I know that things won’t always go as planned, but have you ever had one of those weeks where it feels like the universe is conspiring against you to make you feel nuttier than squirrel poop?! Welp…This girl right here is trudging through one of those, and Sweeeet Lord I’m ready for it to be over! When I say this week was a clusterf**k of minor crazy…Sheeesh!!! And to make it worse…I can’t even blame it on my monthly “lady time”…nope, that’s a whole separate beast on a whole separate week.
I mean…my students, my therapy clients, my therapy licensing board, my content department at work, the drivers on the highway, my clothes, my stockings (no seriously 😩 my stockings) my bank, the movie theater…you name it…they gave me the blues! Thank GOD for a praying husband, encouraging friends, a family group chat, and a dark sense of humor or I’d be sitting cross-legged in the middle of my bathroom floor rocking back and forth, humming “Amazing Grace” (not that there’s anything wrong with that…it’s just not my idea of a party). To say I’m SPENT after this trying week is an understatement.
When I hit rough patches like this, I try and make a point of identifying what is supposed to be learned or changed from this?…what can I take from this and apply to a situation later? What comes to mind is something that a very close friend (who also happens to have been our wedding officiant) said to us at the altar, and in our pre-wedding sit-down session…”There can be no love without inconvenience”. While the words are a little different than the title…I’m finding that the concept is the same. One grows emotionally and mentally when working through major and minor inconveniences. In this case…this week has forced me to “re-route” and recenter both emotionally and mentally. How do I fix thee?… Let me count the ways…
- My students – they have been increasingly oppositional and “off-task” this week and initially I internalized it as them just having an issue with me. As result, I became unintentionally defensive and a little impatient with their teenage antics. The truth is…it’s close to holiday time, nearing the end of the quarter, and the seasons are changing…and while that may not mean much to many…to teachers its significant. What I forgot to process is…that its significant for students too. SOOOOO I need to get out of my own head and be mindful of what they may need during this transitional period because they essentially take their cues from me.
- My therapy clients – their lives don’t stop because I’m having a rough week…in fact they seem to encounter even more issues when I’m “off-center”; requiring more than I, at times, feel I am able to give, and I find myself wondering if I’m even helping. However, they trust me to be open, honest, and effective in order for them to progress…that openness and honesty includes letting them know that I can identify with their daily stressors because I am experiencing my own…which helps me ultimately be more effective.
- My two jobs – they both require a level of responsibility, diligence, focus, and punctuality from me that I unintentionally, but knowingly slack on sometimes. My time management has always been an area of weakness for me and procrastination is the result. The inconveniences I experienced at work this week could have been avoided on various levels if I had been more diligent and respectful of my own time and others’…I am responsible for fixing that and I will.
- LOL…My clothes and my stockings (yes my stockings) – They don’t fit…there’s no fancy way to say that. However, the cause of that is my poor eating and health habits. That sounds minor, but it affects me in a major way.
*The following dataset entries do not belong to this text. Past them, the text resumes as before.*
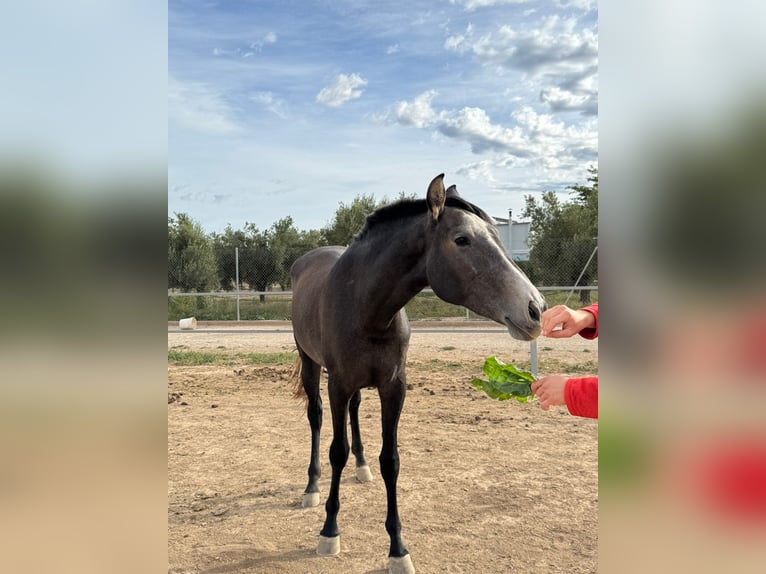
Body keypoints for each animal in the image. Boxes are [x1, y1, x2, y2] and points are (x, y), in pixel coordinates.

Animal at [288, 173, 544, 572]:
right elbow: (335, 451)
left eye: (497, 236)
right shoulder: (339, 385)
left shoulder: (394, 387)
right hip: (312, 365)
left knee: (356, 414)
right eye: (462, 239)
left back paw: (361, 467)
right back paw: (312, 487)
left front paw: (397, 548)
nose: (535, 308)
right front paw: (329, 531)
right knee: (316, 418)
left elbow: (390, 460)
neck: (366, 306)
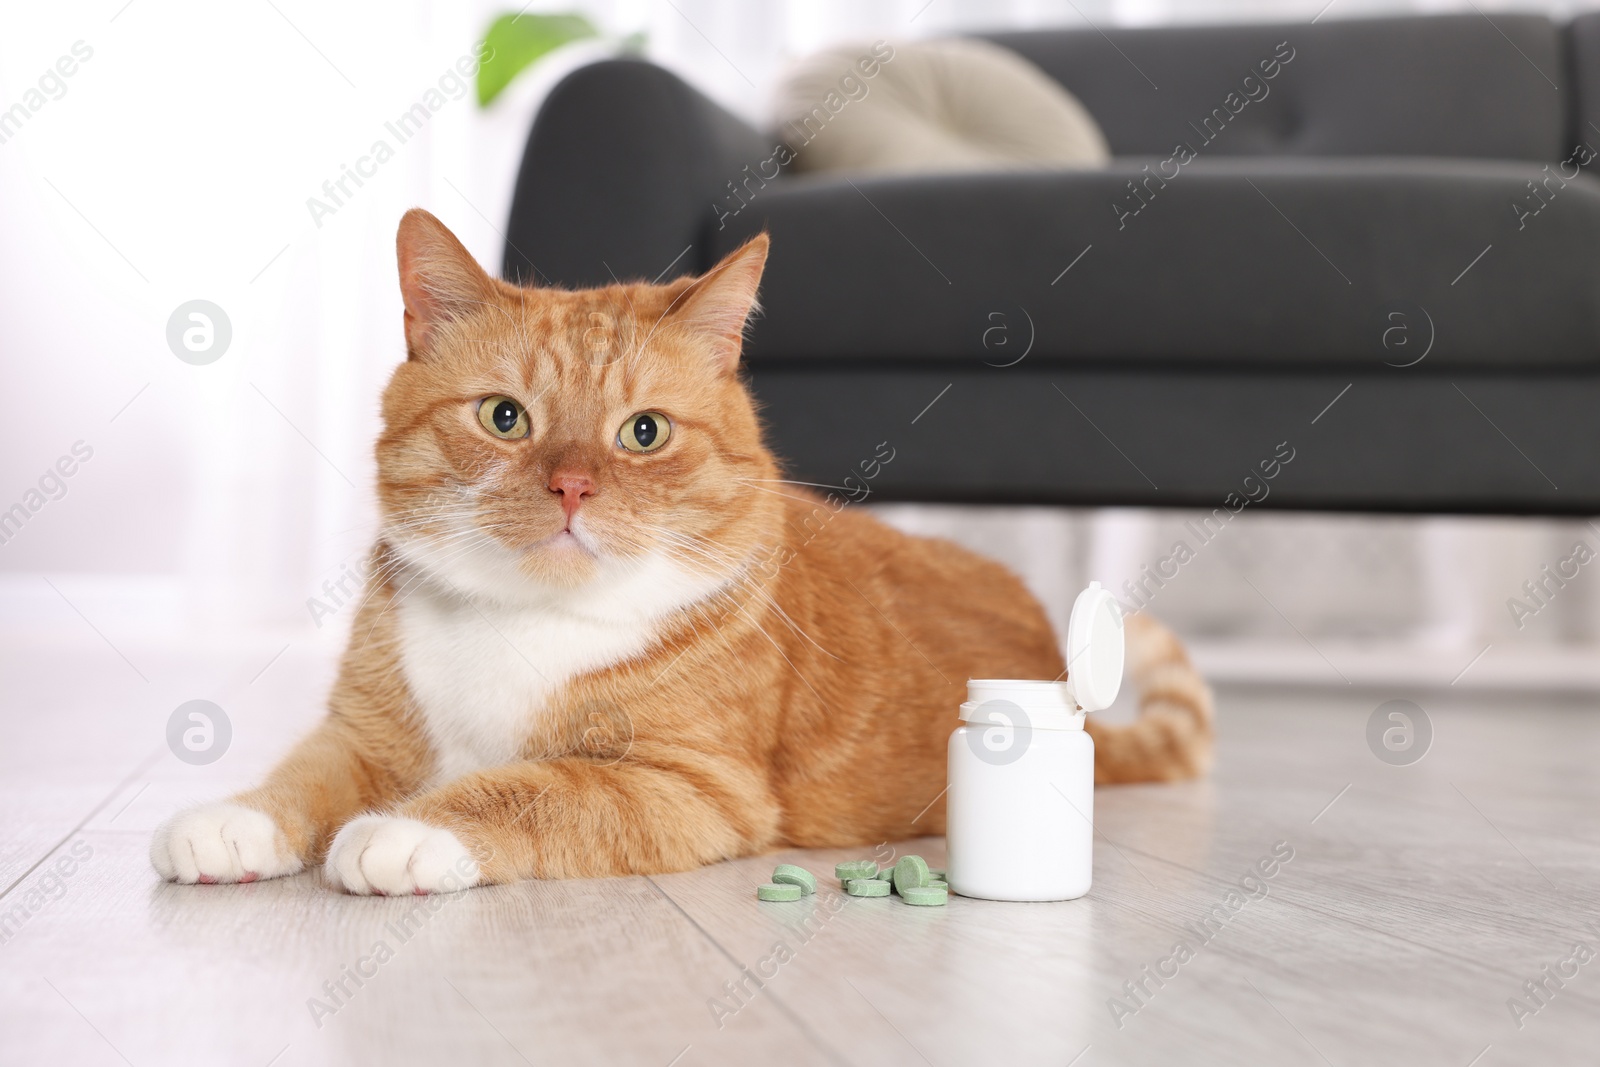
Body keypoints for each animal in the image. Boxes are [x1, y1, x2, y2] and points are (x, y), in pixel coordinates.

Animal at [152, 207, 1209, 895]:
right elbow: (309, 773)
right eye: (504, 417)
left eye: (645, 433)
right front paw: (238, 817)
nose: (572, 487)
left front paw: (410, 829)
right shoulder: (364, 730)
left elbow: (533, 788)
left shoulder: (692, 785)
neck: (524, 622)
I take on so many things that I often forget to care for myself in minor ways, like monitoring what I eat and how my lack of focus on increasing healthy life habits is affecting my weight, which in turn affects my body, which in turn affects my attitude toward myself, which affects my attitude toward everything else. This week was a breaking point, my stockings were too tight and caused my feet to swell, freaked me out, and added to my stress…long story short…Now I’ve gotta take care of me physically, mentally and, emotionally.
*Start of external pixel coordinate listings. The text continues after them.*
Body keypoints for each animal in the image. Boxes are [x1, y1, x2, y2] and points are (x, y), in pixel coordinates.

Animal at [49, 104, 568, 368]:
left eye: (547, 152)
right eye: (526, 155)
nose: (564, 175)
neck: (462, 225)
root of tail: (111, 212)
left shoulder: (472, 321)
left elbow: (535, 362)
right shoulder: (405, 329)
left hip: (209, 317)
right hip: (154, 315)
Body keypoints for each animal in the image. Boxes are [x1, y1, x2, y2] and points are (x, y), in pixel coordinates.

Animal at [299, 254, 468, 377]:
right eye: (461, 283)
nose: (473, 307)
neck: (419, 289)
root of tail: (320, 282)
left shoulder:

All of this to say…these minor inconveniences this week caused me major frustration, anxiety, and made me feel a little defeated. Usually when I feel this way I often essentially and emotionally “put my back against the wall” and fight like it’s me against the world, which in turn makes me defensive, snappy, and unfocused. I’m currently rerouting my thought process regarding inconvenience and was able to find opportunities for growth. Next week I’ll have a new go at it and see how much better I’ll fare with the changes I identified as needed this week. If you find yourself smack dab in the middle of the kind of week I’m having…pause, take some mental inventory, and ask yourself what you can learn in the midst? how can you grow? what don’t you know? Hopefully, you’ll find some room from growth while you’re groaning! I sure did!